Job: Every record that follows should appear again in your answer, exactly the same.

[Material shown Boundary: Start]

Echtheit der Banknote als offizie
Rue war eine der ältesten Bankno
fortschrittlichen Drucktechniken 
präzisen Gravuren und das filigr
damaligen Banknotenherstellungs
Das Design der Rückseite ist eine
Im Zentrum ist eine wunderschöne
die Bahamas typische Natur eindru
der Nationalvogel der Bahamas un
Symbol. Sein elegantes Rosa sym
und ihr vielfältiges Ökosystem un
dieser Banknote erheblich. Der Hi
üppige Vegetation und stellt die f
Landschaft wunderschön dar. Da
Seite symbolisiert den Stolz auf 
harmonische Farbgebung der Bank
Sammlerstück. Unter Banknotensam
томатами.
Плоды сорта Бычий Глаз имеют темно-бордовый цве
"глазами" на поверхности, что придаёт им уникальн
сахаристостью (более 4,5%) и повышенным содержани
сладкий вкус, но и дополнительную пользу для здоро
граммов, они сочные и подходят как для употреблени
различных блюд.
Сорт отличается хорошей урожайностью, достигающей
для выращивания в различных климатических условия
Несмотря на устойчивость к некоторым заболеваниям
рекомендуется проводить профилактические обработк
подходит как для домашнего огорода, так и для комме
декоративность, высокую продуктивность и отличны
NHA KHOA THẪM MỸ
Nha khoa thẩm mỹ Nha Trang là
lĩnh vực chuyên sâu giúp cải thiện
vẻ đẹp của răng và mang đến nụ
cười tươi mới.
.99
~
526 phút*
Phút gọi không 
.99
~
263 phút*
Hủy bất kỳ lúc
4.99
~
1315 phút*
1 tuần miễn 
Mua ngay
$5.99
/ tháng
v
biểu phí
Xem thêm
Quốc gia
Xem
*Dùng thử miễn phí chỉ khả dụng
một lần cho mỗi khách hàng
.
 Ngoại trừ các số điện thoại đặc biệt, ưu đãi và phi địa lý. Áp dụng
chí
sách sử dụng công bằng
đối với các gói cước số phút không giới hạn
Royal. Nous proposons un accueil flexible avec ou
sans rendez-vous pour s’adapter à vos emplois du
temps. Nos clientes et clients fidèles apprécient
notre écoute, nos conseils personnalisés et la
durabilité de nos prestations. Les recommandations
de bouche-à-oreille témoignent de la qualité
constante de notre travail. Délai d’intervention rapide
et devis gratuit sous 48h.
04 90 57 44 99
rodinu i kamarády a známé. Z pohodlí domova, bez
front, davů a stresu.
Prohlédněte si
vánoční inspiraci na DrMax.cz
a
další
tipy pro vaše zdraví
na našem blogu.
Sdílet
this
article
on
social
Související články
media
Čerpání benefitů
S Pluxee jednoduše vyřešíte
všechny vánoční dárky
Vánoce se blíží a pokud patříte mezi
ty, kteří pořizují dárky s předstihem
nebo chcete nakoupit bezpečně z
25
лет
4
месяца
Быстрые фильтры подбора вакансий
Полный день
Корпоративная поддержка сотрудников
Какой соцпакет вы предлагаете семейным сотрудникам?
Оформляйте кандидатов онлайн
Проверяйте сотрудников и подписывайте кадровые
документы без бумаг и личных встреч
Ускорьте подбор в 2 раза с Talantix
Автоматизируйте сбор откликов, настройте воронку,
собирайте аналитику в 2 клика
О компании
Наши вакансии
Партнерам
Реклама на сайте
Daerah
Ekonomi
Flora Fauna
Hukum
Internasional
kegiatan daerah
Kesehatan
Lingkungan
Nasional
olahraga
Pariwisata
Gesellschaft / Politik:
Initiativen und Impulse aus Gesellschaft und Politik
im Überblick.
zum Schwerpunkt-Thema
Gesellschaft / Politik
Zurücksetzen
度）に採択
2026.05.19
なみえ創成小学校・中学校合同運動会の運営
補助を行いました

[Material shown Boundary: End]

Result of the exercise:
Echtheit der Banknote als offizie
Rue war eine der ältesten Bankno
fortschrittlichen Drucktechniken 
präzisen Gravuren und das filigr
damaligen Banknotenherstellungs
Das Design der Rückseite ist eine
Im Zentrum ist eine wunderschöne
die Bahamas typische Natur eindru
der Nationalvogel der Bahamas un
Symbol. Sein elegantes Rosa sym
und ihr vielfältiges Ökosystem un
dieser Banknote erheblich. Der Hi
üppige Vegetation und stellt die f
Landschaft wunderschön dar. Da
Seite symbolisiert den Stolz auf 
harmonische Farbgebung der Bank
Sammlerstück. Unter Banknotensam
томатами.
Плоды сорта Бычий Глаз имеют темно-бордовый цве
"глазами" на поверхности, что придаёт им уникальн
сахаристостью (более 4,5%) и повышенным содержани
сладкий вкус, но и дополнительную пользу для здоро
граммов, они сочные и подходят как для употреблени
различных блюд.
Сорт отличается хорошей урожайностью, достигающей
для выращивания в различных климатических условия
Несмотря на устойчивость к некоторым заболеваниям
рекомендуется проводить профилактические обработк
подходит как для домашнего огорода, так и для комме
декоративность, высокую продуктивность и отличны
NHA KHOA THẪM MỸ
Nha khoa thẩm mỹ Nha Trang là
lĩnh vực chuyên sâu giúp cải thiện
vẻ đẹp của răng và mang đến nụ
cười tươi mới.
.99
~
526 phút*
Phút gọi không 
.99
~
263 phút*
Hủy bất kỳ lúc
4.99
~
1315 phút*
1 tuần miễn 
Mua ngay
$5.99
/ tháng
v
biểu phí
Xem thêm
Quốc gia
Xem
*Dùng thử miễn phí chỉ khả dụng
một lần cho mỗi khách hàng
.
 Ngoại trừ các số điện thoại đặc biệt, ưu đãi và phi địa lý. Áp dụng
chí
sách sử dụng công bằng
đối với các gói cước số phút không giới hạn
Royal. Nous proposons un accueil flexible avec ou
sans rendez-vous pour s’adapter à vos emplois du
temps. Nos clientes et clients fidèles apprécient
notre écoute, nos conseils personnalisés et la
durabilité de nos prestations. Les recommandations
de bouche-à-oreille témoignent de la qualité
constante de notre travail. Délai d’intervention rapide
et devis gratuit sous 48h.
04 90 57 44 99
rodinu i kamarády a známé. Z pohodlí domova, bez
front, davů a stresu.
Prohlédněte si
vánoční inspiraci na DrMax.cz
a
další
tipy pro vaše zdraví
na našem blogu.
Sdílet
this
article
on
social
Související články
media
Čerpání benefitů
S Pluxee jednoduše vyřešíte
všechny vánoční dárky
Vánoce se blíží a pokud patříte mezi
ty, kteří pořizují dárky s předstihem
nebo chcete nakoupit bezpečně z
25
лет
4
месяца
Быстрые фильтры подбора вакансий
Полный день
Корпоративная поддержка сотрудников
Какой соцпакет вы предлагаете семейным сотрудникам?
Оформляйте кандидатов онлайн
Проверяйте сотрудников и подписывайте кадровые
документы без бумаг и личных встреч
Ускорьте подбор в 2 раза с Talantix
Автоматизируйте сбор откликов, настройте воронку,
собирайте аналитику в 2 клика
О компании
Наши вакансии
Партнерам
Реклама на сайте
Daerah
Ekonomi
Flora Fauna
Hukum
Internasional
kegiatan daerah
Kesehatan
Lingkungan
Nasional
olahraga
Pariwisata
Gesellschaft / Politik:
Initiativen und Impulse aus Gesellschaft und Politik
im Überblick.
zum Schwerpunkt-Thema
Gesellschaft / Politik
Zurücksetzen
度）に採択
2026.05.19
なみえ創成小学校・中学校合同運動会の運営
補助を行いました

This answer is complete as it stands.